Les cinq restent là. Sans poser de questions. C'est un peu triché, il savent que Sana a tout enregistré. Et tout est là. À portée de gestes. À raviver. À semer. Louna s’approche d’une étagère. Elle prend une graine noire, lisse, minuscule. Peut-être celle d'un oignon. Elle la serre dans sa paume.
— On fait quoi, maintenant ? murmure Jules, toujours un peu impatient.
Jacques ne répond pas. Il tend un carnet. Relié de fil et d’écorce.
Sur la couverture, une phrase inscrite d'une main un peu tremblante : « Ce qui germe ne se voit pas encore. » À l'intérieur des pages blanches. Ils comprennent, rien ne sera imposé.Ils repartent. Sans bruit.
Mais avec les graines.
2. Des graines
Louna suggère les ruines d'un ancien centre logistique, le long du canal.
Ils avaient réussi à le finir leur méga-canal, malgré les protestations, les évidences, les milliards, les retards, les manifs, la violence à la fin, les morts.
On exportera.
Encore plus.
On importera.
Encore plus.
Betteraves bourrées aux néonicotinoïdes contre slips jetables.
Patates industrielles contre téléphones portables.
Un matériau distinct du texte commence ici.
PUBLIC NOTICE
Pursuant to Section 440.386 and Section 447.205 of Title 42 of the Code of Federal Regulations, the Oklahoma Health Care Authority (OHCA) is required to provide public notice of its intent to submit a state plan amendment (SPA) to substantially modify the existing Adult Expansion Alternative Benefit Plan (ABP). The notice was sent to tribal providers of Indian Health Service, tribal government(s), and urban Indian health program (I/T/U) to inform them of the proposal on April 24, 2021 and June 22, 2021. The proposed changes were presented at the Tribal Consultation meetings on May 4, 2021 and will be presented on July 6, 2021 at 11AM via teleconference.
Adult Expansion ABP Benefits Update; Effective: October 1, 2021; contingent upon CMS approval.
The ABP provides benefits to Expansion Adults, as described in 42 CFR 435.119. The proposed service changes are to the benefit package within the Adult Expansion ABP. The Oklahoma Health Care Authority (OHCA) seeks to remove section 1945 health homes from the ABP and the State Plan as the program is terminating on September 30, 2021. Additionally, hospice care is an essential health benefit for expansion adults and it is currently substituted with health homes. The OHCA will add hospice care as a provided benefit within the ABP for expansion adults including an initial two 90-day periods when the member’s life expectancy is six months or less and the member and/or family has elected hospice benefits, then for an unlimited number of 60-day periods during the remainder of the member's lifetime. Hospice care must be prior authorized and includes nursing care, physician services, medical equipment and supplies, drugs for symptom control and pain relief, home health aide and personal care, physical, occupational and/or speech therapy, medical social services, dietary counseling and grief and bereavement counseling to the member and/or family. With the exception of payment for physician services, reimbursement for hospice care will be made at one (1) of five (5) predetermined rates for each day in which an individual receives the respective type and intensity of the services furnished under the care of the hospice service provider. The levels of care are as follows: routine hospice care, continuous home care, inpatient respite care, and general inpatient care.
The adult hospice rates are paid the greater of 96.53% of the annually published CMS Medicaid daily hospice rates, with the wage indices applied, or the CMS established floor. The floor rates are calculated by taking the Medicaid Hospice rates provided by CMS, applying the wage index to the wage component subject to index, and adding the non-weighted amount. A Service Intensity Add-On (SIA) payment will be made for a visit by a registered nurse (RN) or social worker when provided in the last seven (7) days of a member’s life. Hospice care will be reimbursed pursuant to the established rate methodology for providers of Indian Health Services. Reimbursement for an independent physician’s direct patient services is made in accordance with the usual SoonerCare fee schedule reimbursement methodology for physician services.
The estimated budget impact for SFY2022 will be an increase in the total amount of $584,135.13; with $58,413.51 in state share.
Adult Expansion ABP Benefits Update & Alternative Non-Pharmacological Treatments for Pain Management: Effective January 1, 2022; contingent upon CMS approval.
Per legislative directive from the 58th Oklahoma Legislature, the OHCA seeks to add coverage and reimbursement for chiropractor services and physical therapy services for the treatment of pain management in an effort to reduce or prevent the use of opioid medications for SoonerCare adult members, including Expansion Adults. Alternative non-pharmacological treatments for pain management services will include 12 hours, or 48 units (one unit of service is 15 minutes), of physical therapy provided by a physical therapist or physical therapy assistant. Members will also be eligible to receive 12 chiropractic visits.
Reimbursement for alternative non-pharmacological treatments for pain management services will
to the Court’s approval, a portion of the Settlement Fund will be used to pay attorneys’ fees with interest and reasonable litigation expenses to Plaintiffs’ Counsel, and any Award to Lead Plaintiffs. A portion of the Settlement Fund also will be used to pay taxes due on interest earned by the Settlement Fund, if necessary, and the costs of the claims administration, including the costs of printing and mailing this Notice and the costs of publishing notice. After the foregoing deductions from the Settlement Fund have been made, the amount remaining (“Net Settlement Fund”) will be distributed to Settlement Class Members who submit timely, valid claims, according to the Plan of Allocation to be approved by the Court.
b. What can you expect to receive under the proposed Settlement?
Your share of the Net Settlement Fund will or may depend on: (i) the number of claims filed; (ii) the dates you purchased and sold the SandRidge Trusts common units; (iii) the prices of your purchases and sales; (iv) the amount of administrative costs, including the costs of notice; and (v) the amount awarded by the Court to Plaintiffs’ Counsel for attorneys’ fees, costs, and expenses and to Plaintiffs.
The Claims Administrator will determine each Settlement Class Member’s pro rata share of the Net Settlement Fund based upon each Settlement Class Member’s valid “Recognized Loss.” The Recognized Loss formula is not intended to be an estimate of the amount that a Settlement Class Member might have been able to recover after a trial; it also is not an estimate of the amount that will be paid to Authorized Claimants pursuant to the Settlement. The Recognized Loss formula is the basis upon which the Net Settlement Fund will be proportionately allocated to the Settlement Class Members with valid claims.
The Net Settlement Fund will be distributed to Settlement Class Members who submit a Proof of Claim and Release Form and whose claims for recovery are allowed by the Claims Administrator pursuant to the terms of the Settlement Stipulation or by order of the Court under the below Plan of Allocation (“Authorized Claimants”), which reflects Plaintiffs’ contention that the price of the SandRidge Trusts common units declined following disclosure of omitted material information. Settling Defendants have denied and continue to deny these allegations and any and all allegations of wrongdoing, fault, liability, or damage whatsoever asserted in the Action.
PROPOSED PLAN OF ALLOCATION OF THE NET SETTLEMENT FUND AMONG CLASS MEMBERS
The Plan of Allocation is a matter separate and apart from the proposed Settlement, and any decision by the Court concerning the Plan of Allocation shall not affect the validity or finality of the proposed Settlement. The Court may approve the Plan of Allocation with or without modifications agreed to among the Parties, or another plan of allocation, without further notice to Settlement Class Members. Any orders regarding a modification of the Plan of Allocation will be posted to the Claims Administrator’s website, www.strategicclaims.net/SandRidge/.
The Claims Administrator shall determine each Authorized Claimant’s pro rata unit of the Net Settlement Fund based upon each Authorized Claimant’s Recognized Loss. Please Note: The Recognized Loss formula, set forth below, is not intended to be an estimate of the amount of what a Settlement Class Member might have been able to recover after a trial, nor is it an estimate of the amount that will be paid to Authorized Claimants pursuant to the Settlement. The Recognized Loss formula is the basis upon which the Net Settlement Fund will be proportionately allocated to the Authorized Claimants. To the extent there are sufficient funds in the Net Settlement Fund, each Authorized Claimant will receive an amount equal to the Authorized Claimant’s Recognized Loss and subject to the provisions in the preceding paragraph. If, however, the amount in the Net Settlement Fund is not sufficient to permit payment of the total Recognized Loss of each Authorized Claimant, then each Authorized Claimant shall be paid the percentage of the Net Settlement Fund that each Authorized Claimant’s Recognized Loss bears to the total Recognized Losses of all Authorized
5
Jetables.
Ils l'avaient terminé, mais ils ne s'en étaient jamais servi, le monde changeait en même temps qu'ils bétonnaient. Ils n'avaient rien voulu voir, ils avaient été jusqu'au bout, jusqu'au dernier sac de ciment, à coup de communiqués de presse et de grenades lacrymos. C'est nécessaire. Mon cul.
Il y a le site de Clairoix. C'est pas trop loin, on y sera en moins de deux heures. Ils ne devraient pas l'occuper. Je suis passée devant il y a quinze jours, il n'y avait personne.
Pourtant ils sont là.
ils disent que c'est une ZAD.
Inversion.
Les néo-indus venaient de passer un deal avec la commune, on laisse faire la nature pour se régénérer, c'est sûr, ça personne ne le discute, mais les terres qui restent mortes après le printemps, ou celles qui n'abritent que des espèces courantes - ça commence comme ça - on peut les utiliser pour reconstruire. Pas toutes, pas en entier, juste un peu. Ça commence comme ça.
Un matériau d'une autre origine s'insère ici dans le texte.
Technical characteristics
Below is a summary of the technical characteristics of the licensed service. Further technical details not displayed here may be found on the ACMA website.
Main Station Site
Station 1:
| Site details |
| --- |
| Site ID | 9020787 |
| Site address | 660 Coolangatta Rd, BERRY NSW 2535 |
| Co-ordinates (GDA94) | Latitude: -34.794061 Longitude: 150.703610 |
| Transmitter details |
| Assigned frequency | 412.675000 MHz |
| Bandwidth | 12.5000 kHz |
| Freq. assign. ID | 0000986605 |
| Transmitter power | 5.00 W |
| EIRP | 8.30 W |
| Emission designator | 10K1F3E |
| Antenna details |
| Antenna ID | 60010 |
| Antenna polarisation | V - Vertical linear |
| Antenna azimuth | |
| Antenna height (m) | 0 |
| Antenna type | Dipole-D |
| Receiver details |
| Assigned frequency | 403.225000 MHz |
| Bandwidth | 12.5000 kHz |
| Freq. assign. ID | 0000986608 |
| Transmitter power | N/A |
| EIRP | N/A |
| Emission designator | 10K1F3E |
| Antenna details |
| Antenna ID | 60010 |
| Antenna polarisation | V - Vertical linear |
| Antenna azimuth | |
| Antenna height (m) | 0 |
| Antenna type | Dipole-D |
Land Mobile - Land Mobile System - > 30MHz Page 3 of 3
Les gens veulent quand même qu'on refabrique des trucs, c'est normal. Une petite usine de bijoux fantaisie. C'est joli les bijoux. Une autre petite pour des téléphones reconditionnés, avec deux vieux je te fais un neuf. C'est du recyclage, c'est bien. Et une de batteries qui polluent pas c'est promis, et que pour des trucs utiles, des aspirateurs autonomes, c'est pour la pénibilité, ou des vélos-robots pour les personnes âgées. C'est les gens qui demandent, c'est leurs besoins, nous on répond seulement. On commence petit. C'est promis. Ça commence comme ça.
Les Ups, eux, ils trouvaient que des bijoux fantaisie c'était des conneries, que les téléphones, il en restait assez qui fonctionnaient pour encore dix ou vingt ans, que les ateliers existants prenaient assez soin des batteries comme ça, et que la soi-disant convention citoyenne pour une néo-consommation sur laquelle les néo-indus se basaient n'avait pas été hyper transparente. Néo par ci. Néo par là. Innovation, plus personne n'osait, cependant néo c'était la même. Reconditionnement.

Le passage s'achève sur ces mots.